Not necessarily: video output is ultimately limited by the display. If the display runs at, say, 60Hz and both drawing on an off-screen buffer and compositing together take up less than ~16ms, the result should be exactly the same as drawing directly on the front buffer.
The main problem is that modern GPU rendering is “pipelined”, so it's entirely possible to have a drawing operation that takes 16ms and a compositing operation that also takes 16ms, and still have your application running at 60FPS, albeit 1 frame "behind" the input. Most developers are not aware of that. (Including me, until recently. I learned about this while trying to figure out why my VR application felt "wobbly", despite running at the recommended 90FPS) The HTC Vive ships with a really neat tool for visualizing that: http://i.imgur.com/vqp01xn.png
This assumes you are synchronizing the updates with the monitor's refresh cycle, however if you aren't (and the major reason you see lag in compositors is because they do such synchronizations) then composition is indeed slower since it involves several more moving parts and the need to orchestrate the refresh of multiple windows (as opposed to the instant "i want to draw on the screen now" model that X11/Xorg without a compositor and Windows without DWM use).
Yeah, having to synchronize multiple windows is probably a pain. I guess that's a much smaller issue with a VR application (the OpenVR compositor supports overlays, but they're not used that often, and there's a clear priority to the "main" VR content)
I guess a valid approach would be to double buffer all windows on the compositor side, and render the "stale" buffer of any window that fails to update within a specified frame budget (16ms - expected compositing time), that way at least well behaved apps would have no noticeable latency. There would probably need to be some level of coordination with apps that already do their own double buffering, not sure how that's currently handled. Perhaps a hybrid approach between compositing and direct rendering is also possible, where different screen regions get composited at different frame rates. (Should work as long as there's no transparency involved)

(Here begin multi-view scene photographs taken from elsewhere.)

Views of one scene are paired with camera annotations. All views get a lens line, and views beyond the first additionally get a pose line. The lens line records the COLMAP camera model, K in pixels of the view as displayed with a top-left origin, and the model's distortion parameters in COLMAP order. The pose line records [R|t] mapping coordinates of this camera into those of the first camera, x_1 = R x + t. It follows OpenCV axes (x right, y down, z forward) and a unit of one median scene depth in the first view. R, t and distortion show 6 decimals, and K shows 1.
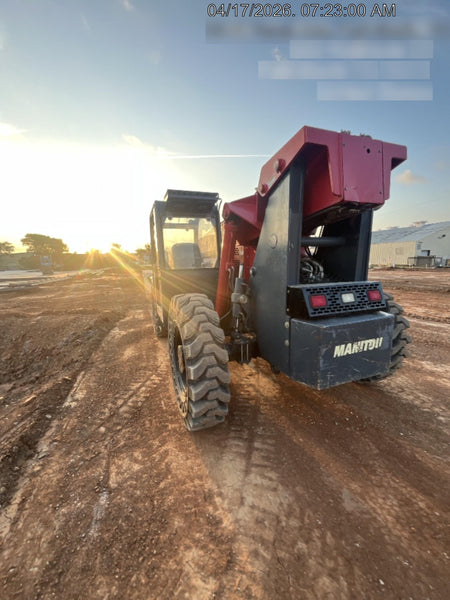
lens RADIAL K [[244.1, 0, 225.0], [0, 244.1, 300.0], [0, 0, 1]] dist [-0.002080, -0.000073]
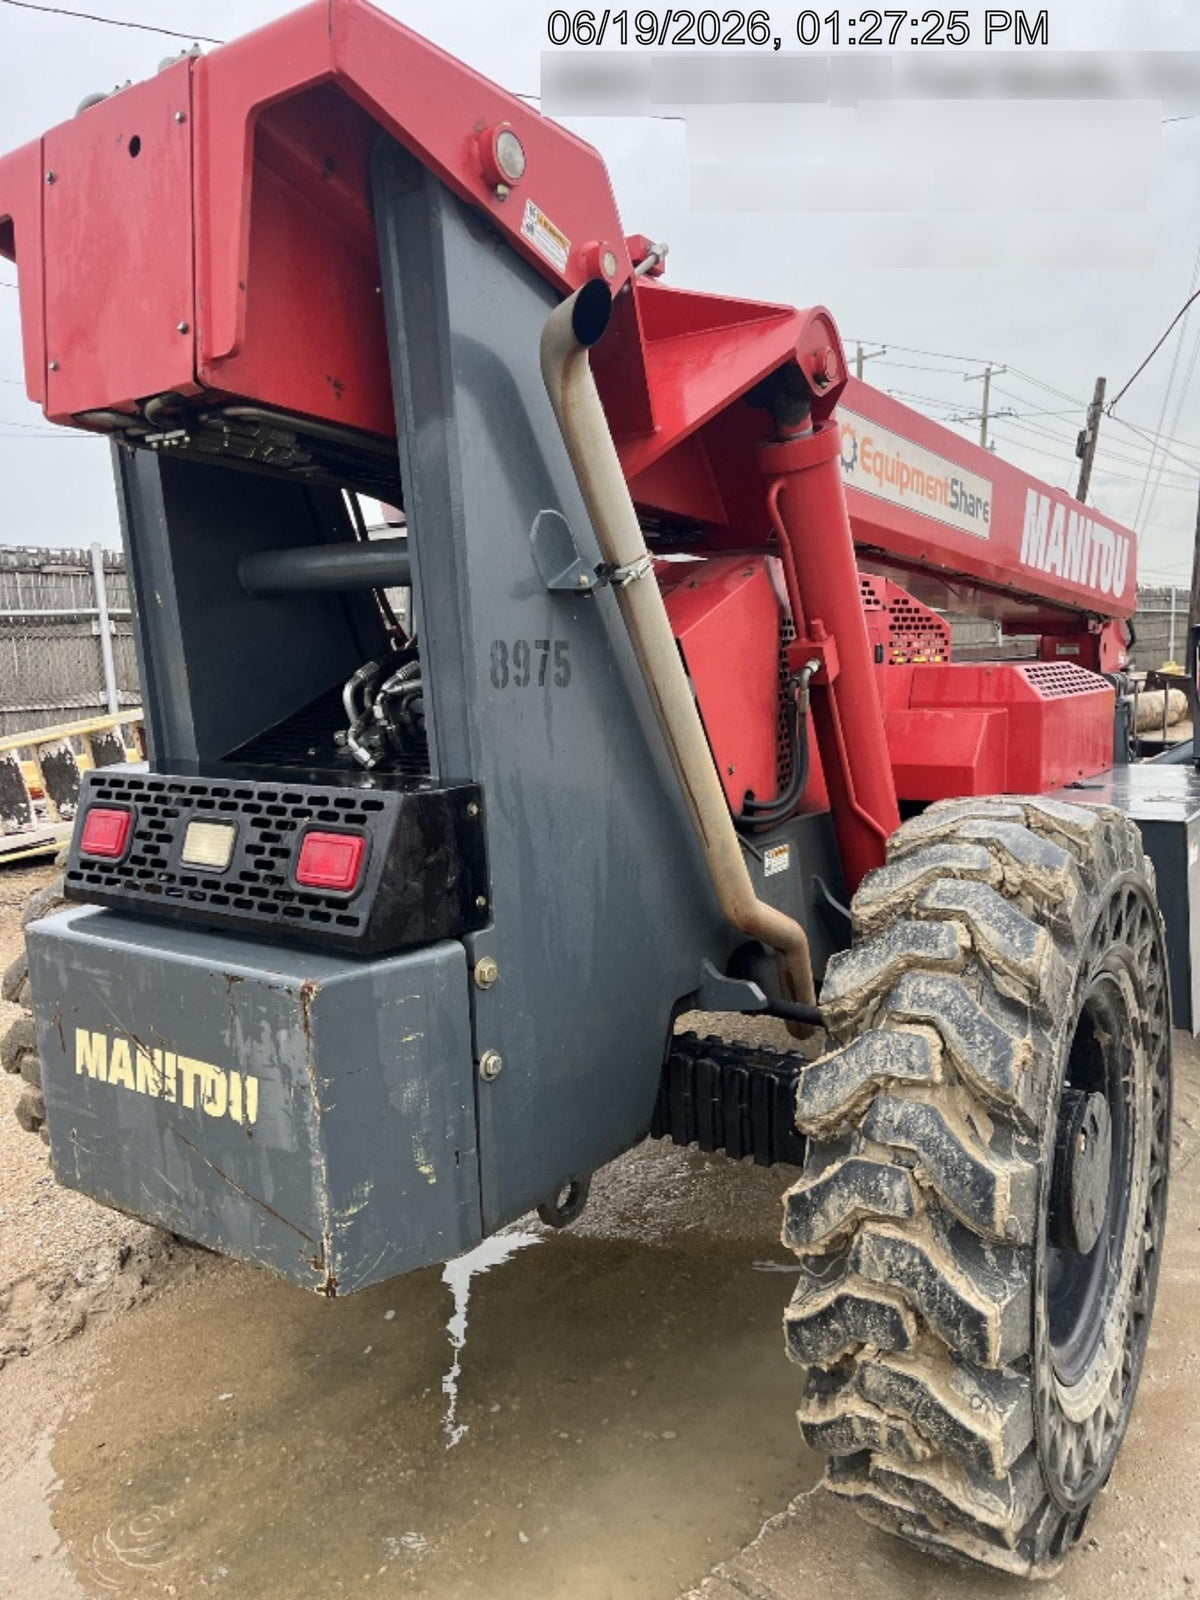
lens RADIAL K [[1215.8, 0, 600.0], [0, 1215.8, 800.0], [0, 0, 1]] dist [0.018896, -0.001052]
pose [[0.545250, 0.119751, -0.829676, 1.551879], [-0.110710, 0.991361, 0.070330, -0.156872], [0.830931, 0.053506, 0.553797, 0.688890]]
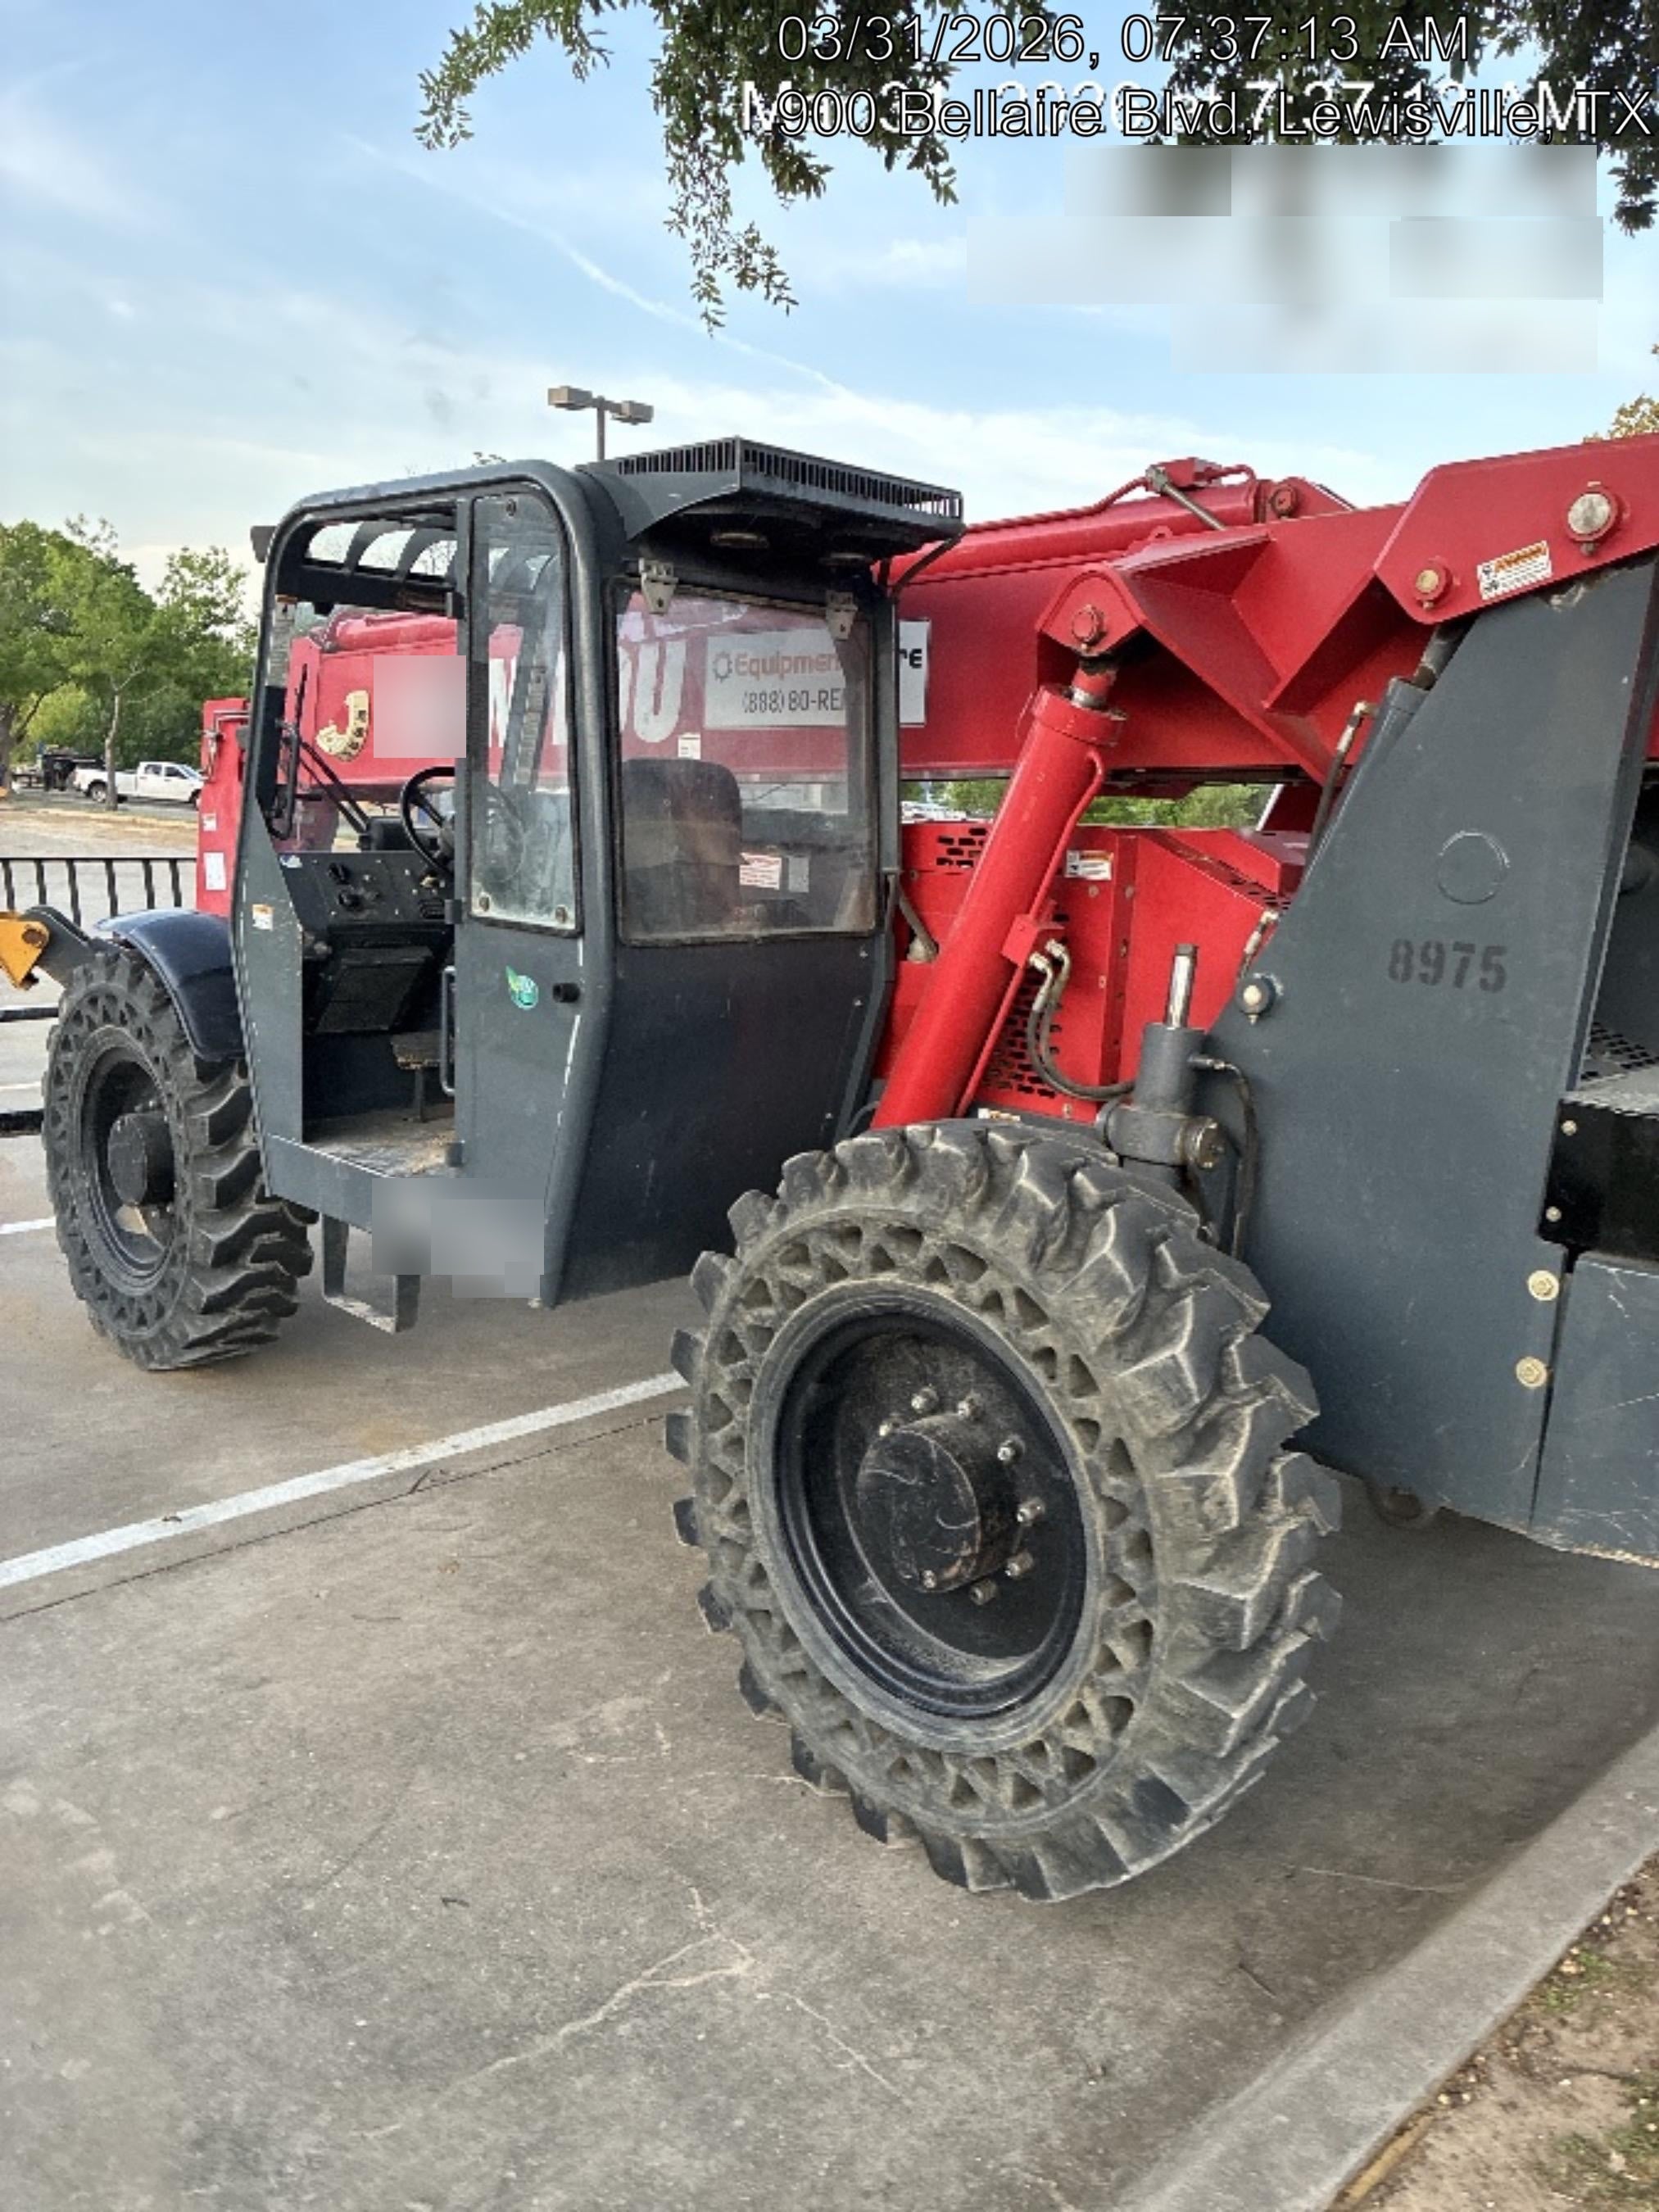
lens RADIAL K [[1663.7, 0, 829.5], [0, 1663.7, 1106.0], [0, 0, 1]] dist [0.003410, -0.003447]
pose [[0.904728, -0.001445, 0.425988, -0.900454], [-0.015837, 0.999189, 0.037023, -0.093344], [-0.425696, -0.040242, 0.903971, -0.009367]]
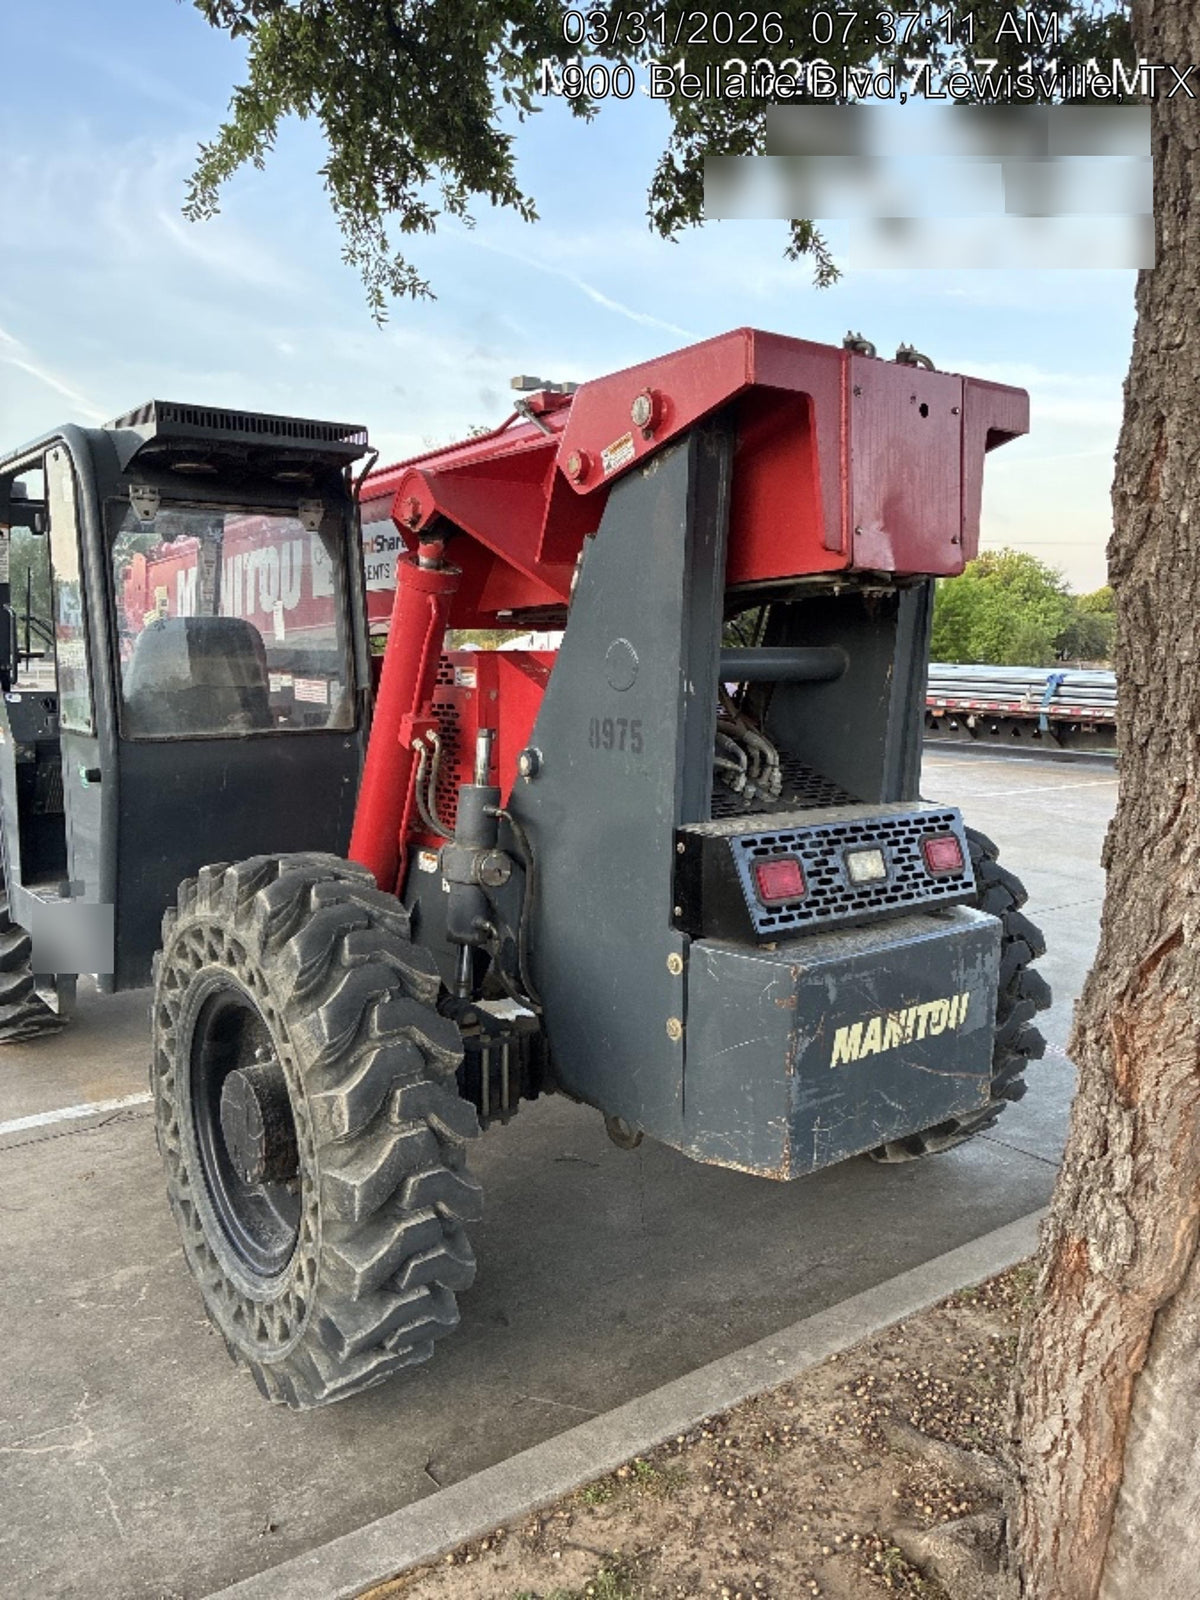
lens RADIAL K [[1215.8, 0, 600.0], [0, 1215.8, 800.0], [0, 0, 1]] dist [0.018896, -0.001052]
pose [[0.956058, -0.002958, 0.293162, -0.243553], [0.009784, 0.999714, -0.021822, -0.059004], [-0.293014, 0.023731, 0.955814, -0.330417]]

Compositors already do that, you render into a compositor managed texture and the compositor simply uses whatever is there so applications can update at their own leisure.
... and when you give people direct access to the front buffer, they write code that tears or generally scans out incomplete renders and users end up blaming the operating system.
Compositing is a good thing, and in the vast majority of cases its latency isn't actually intrinsically higher than writing directly to the front buffer. Certainly its intrinsic latency is never higher than writing directly to the front buffer if you build a system without visual artifacts. (Because at the end of the day, all compositing does is shift around who does the job of putting things on the front buffer; the jobs themselves stay the same for all practical purposes.)
But i want the tearing, or at least i prefer it to the latency that compositors impose! This is why compositors must not be forced and instead be a user option. I do not see why i have to suffer a subpar computing experience because of some clueless users.
I even force vsync off system-wide where possible (that is in Windows, in Linux i haven't seen such an option and even in Windows DWM ignores the setting).
I believe Wayland has made some latency improvements.